There might be a solution if we use more computing power to generate better synthetic data during testing. While we can’t create more human knowledge out of thin air, we could use GPU processing power to generate higher quality training data. However, this would need much more computing power than originally predicted by scaling laws. The key is finding the right balance between training and testing - they need to work together and also in a smart way. The optimized flow would be: train a model, use scaled-up inference compute to generate rich synthetic data, and then use that data to further improve the model through training. Similar to how humans learn by building on previous knowledge while also creating new insights through real-world experience. Those new insights would be recored in the book to be passed on to the next generation. Maybe this can be the future of LLMs. We will have tons of LLMs or inference processes running every moment and everywhere. Few of smart LLMs will be able to generate high-quality synthetic data to train the next generation of LLMs. Than, it might be the new paradigm of scaling laws.
What is the Future?
If it is not scaling laws, what is the future? The following figure is the answer from IIya at the same talk.
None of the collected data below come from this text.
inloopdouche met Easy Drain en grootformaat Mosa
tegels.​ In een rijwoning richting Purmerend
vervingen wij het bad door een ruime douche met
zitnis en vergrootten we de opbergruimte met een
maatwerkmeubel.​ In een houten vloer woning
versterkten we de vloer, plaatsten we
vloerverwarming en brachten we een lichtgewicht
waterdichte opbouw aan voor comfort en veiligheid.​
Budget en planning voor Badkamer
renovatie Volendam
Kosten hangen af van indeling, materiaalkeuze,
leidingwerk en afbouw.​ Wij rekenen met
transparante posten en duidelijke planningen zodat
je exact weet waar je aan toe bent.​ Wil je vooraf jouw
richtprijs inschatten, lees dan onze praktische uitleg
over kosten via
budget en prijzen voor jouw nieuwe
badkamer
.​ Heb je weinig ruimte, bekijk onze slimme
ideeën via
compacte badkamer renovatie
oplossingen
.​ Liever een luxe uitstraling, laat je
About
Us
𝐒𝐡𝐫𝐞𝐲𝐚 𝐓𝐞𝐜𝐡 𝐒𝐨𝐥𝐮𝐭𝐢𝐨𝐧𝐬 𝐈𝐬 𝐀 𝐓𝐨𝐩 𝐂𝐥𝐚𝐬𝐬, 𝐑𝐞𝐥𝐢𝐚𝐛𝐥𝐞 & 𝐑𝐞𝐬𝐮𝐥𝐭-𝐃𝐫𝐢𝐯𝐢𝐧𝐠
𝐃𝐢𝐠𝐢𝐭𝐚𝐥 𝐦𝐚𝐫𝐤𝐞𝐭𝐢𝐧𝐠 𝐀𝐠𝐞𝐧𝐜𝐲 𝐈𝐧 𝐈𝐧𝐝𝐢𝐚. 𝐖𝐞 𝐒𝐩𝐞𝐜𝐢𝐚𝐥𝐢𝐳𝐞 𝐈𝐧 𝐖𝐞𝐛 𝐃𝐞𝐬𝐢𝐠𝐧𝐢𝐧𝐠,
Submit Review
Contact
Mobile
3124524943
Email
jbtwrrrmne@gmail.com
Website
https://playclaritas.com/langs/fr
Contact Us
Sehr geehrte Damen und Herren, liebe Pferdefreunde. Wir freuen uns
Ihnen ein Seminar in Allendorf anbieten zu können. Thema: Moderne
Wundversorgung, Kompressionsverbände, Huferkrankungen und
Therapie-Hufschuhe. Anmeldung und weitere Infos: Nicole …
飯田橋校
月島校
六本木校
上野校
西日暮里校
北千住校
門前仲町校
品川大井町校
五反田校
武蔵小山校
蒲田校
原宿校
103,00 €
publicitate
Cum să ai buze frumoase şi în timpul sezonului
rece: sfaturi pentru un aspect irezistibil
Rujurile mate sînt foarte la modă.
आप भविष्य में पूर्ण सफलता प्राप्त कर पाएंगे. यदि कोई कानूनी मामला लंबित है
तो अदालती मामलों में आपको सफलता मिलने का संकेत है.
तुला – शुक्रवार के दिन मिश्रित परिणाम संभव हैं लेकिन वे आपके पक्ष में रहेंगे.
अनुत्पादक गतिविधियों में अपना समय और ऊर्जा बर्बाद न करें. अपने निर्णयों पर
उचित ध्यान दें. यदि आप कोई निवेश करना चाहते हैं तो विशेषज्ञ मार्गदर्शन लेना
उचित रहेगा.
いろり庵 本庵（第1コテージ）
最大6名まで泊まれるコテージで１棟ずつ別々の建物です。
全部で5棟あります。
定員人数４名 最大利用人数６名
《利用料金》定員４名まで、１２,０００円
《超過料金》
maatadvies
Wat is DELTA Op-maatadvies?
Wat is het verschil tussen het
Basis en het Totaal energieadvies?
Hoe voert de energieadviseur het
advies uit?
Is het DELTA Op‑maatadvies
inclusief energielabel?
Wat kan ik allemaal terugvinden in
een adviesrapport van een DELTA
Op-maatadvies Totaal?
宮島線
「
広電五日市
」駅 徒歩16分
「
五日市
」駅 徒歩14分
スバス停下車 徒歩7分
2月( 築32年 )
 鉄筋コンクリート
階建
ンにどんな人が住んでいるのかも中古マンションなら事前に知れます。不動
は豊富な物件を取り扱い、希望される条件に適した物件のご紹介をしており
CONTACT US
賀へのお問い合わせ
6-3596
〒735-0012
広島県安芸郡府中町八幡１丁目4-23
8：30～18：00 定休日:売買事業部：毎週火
Yes, those are also hot topics now in the LLM community including agents and reasoning models. We will discuss those topics in the coming blogs.
Before the end, we can also quickly disucss one term called FLOPs, which is heavily used in the research of scaling laws.
References
- (). . .
- Hoffmann, Jordan, et al. (2022). Training compute-optimal large language models. arXiv preprint arXiv:2203.15556 . [link]
- Achiam, Josh, et al. (2023). GPT-4 technical report. arXiv preprint arXiv:2303.08774 . [link]
Appendix
What is FLOPs?
It would be better to understand the concept of FLOPs. FLOPs is a measure of the number of floating-point operations required to perform a computation. For example, OpenAI mentioned that it took about 6 FLOP (floating-point operations) per parameter per token to train GPT-4. In terms of LLM’s training, forward and backward passes are all captured by FLOPs. The rule of thumb is that the compute required to train a model is around 6PN FLOPs, where P is the model size and N is the dataset size. And 2PN can capture the forward pass while 4PN can capture the backward pass. The accurate modelling of FLOPs could be found in this blog.
Than, in the scaling law, the compute budget is always defined as values in PetaFLOP-days, or $10^15$ FLOPs/second x 24 hours x 3600 seconds/hour, arriving at $8.64\multiply10^19$ FLOPs.